Junk bond is the popular name for high-risk bonds offered by corporations. A bond is a certificate or some other evidence of a debt. In the world of corporate finance, a corporation may sell a bond in exchange for cash. The bond contains a promise to repay its purchaser at a certain rate of return, called a yield. A bond is not an EQUITY investment in the corporation; it is debt of the corporation.
A corporate bond is essentially a loan to a corporation. The loan may be secured by a lien or mortgage on the corporation's property as security for repayment.
To determine the level of the default risk for potential bondholders, financial experts analyze corporations and rate them on a number of factors, including the nature of their business, their financial holdings, their employees, and the length of their existence. The higher the risk for bondholders, the lower the risk rating given the corporation.
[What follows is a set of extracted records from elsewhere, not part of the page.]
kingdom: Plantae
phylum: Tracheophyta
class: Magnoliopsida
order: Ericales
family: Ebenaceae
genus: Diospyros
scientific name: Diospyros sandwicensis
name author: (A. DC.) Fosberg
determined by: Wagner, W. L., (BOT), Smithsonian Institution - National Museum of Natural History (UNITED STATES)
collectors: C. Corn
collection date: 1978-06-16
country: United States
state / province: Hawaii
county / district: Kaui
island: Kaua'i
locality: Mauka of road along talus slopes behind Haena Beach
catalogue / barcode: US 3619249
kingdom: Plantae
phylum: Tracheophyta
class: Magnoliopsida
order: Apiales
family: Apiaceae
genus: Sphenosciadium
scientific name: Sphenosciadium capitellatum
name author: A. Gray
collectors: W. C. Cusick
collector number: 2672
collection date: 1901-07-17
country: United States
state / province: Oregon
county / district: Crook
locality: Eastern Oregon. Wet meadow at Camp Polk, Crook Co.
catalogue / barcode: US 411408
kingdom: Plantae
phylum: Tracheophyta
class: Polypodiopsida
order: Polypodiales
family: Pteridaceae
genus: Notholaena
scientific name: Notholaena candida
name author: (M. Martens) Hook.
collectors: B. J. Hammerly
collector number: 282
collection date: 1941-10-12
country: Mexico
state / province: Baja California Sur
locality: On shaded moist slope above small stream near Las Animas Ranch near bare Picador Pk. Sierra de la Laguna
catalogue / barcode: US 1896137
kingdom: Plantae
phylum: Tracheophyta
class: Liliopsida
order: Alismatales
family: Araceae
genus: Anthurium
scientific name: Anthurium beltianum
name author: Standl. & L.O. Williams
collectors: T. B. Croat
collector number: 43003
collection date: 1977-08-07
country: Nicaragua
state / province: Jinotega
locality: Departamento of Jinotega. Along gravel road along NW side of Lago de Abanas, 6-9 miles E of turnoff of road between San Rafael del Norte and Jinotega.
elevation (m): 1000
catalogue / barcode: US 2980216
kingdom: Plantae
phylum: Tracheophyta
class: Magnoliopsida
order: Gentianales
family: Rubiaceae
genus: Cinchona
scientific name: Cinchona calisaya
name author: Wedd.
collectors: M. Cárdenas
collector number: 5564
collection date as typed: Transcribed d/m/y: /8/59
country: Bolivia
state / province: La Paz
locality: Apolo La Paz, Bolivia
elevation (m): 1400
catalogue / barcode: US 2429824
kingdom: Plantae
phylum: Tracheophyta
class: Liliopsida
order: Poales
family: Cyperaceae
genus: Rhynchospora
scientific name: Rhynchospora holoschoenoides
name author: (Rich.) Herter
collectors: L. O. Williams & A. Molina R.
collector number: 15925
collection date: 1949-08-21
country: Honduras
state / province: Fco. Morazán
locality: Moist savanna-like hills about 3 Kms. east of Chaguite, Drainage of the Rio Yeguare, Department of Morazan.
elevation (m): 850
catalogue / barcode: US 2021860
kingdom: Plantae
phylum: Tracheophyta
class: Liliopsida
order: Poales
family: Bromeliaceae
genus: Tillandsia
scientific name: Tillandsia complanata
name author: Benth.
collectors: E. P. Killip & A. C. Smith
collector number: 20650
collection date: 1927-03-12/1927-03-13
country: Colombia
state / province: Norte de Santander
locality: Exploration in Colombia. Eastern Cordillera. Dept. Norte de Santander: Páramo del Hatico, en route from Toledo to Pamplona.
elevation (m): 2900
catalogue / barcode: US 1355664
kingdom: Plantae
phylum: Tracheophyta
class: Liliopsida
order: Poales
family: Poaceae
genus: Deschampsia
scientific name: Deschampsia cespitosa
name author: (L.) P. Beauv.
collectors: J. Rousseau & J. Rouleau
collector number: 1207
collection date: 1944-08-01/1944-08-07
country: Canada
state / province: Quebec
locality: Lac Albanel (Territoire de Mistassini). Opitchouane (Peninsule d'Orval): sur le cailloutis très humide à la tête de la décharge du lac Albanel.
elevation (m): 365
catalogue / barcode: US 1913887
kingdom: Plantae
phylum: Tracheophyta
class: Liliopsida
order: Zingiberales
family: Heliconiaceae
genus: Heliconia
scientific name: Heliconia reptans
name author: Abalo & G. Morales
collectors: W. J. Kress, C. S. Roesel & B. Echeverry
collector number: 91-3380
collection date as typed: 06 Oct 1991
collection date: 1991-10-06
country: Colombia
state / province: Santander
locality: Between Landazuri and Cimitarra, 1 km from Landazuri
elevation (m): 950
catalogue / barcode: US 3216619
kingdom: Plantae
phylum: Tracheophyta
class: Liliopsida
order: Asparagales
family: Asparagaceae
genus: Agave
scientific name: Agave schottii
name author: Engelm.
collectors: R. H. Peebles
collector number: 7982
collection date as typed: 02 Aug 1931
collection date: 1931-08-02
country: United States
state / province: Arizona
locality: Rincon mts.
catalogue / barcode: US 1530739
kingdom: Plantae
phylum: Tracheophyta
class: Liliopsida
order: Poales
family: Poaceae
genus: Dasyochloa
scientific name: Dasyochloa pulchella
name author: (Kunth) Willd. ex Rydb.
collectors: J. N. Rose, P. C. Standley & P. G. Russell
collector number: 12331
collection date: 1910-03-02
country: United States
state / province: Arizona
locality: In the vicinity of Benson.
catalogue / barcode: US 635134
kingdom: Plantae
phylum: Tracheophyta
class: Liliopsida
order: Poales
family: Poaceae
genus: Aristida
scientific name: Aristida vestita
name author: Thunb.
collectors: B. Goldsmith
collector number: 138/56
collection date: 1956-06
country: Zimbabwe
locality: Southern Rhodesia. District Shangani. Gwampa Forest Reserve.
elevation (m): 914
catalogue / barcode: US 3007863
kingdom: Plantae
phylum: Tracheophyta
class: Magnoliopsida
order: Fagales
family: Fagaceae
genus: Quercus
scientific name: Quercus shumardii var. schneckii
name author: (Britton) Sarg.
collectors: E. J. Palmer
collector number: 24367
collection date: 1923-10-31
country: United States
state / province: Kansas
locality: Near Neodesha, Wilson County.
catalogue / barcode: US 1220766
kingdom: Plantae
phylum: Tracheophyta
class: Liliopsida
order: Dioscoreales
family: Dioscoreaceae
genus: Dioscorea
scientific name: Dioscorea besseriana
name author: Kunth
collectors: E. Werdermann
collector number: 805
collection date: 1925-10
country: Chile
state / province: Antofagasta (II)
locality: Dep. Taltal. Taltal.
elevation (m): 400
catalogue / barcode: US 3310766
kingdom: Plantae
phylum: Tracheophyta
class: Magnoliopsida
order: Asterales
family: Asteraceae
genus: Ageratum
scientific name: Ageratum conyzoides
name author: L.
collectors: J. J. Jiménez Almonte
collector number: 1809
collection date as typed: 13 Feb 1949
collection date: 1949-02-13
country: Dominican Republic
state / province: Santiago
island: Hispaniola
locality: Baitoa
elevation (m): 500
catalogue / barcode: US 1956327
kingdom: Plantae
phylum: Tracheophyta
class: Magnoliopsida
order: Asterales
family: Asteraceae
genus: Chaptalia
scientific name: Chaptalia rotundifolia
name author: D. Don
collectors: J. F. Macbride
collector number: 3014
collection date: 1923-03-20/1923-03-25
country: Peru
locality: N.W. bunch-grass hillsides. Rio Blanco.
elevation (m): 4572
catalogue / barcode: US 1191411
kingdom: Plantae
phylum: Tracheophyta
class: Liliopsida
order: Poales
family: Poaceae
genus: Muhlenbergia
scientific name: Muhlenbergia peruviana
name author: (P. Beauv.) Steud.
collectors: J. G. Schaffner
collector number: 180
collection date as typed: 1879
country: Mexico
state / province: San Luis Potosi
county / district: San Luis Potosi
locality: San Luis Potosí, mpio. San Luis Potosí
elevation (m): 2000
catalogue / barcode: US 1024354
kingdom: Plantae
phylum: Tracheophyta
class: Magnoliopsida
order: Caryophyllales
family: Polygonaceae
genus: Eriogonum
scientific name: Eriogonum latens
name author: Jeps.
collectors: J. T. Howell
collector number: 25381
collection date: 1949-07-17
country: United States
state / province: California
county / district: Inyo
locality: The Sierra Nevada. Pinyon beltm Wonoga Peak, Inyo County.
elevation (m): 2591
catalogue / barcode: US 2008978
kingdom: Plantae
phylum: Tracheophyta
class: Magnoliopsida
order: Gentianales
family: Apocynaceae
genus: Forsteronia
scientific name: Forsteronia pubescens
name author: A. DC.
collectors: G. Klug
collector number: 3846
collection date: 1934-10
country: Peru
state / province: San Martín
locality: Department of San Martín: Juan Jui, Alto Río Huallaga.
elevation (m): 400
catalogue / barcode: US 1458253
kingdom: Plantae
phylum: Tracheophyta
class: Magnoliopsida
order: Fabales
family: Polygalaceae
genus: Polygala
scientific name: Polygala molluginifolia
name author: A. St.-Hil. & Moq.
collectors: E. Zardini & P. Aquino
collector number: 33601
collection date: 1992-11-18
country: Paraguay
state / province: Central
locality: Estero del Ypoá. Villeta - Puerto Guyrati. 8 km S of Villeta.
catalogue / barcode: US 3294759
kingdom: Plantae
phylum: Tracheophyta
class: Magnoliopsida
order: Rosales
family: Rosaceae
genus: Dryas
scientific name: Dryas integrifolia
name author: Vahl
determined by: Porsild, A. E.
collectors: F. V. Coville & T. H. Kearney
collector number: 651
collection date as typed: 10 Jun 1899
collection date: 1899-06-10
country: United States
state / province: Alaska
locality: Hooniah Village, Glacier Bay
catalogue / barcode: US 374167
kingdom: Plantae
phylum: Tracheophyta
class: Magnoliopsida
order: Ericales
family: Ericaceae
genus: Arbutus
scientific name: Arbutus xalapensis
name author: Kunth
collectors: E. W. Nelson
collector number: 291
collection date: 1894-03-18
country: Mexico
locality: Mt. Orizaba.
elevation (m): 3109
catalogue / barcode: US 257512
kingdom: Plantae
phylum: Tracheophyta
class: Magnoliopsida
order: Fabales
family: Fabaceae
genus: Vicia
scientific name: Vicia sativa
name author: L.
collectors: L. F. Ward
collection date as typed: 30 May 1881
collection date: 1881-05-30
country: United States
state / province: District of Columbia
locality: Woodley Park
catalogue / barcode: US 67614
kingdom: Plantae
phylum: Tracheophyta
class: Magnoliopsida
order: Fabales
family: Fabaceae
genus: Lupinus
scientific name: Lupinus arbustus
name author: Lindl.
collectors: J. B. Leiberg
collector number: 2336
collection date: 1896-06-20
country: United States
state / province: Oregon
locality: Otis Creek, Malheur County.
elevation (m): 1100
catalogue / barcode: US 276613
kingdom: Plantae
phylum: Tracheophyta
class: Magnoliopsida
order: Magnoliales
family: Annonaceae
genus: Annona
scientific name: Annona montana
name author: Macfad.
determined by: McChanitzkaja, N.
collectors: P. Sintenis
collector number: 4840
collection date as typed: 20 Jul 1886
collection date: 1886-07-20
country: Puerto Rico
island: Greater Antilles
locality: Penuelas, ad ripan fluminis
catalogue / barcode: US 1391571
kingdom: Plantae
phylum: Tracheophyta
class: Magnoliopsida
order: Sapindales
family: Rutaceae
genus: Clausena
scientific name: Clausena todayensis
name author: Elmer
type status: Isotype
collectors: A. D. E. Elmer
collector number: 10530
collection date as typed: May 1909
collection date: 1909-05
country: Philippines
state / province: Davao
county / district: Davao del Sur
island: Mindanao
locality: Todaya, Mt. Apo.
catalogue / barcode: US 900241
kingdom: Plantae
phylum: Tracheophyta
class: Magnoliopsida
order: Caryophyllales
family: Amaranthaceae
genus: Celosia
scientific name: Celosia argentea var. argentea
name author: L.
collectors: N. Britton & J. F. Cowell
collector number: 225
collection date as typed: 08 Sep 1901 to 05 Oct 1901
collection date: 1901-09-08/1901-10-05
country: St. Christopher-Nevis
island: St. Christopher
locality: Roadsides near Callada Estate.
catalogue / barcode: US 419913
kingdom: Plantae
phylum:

Because their ventures are considered risky, low-rated corporations must offer bond yields that are higher than those of high-rated corporations. High-rated corporations have less need for income from bonds, so they do not need to offer high yields. Bonds from these companies are called investment-grade bonds. Low-rated corporations have the need for bond income, so they offer high-yield bonds. These high-yield bonds are junk bonds.
When a corporation fails, bondholders may lose all or part of their investment if the corporation has declared BANKRUPTCY or has no assets. This possibility is more real for junk bonds because they are, by definition, issued by unproven or unhealthy corporations.
For some persons, the high yield of a junk bond can be worth the increased risk of default. Junk bonds can increase in value if the corporation's rating is upgraded by private bond-rating firms. Junk bonds are also favored by some persons precisely because they contribute capital to young or struggling corporations. Whether to buy a junk bond depends on the investor: conservative investors do not favor them, but speculators and others seeking a quick profit find them attractive.
Boyer, Allen. 1989. "For the Love of Money." Georgia Law Review 23.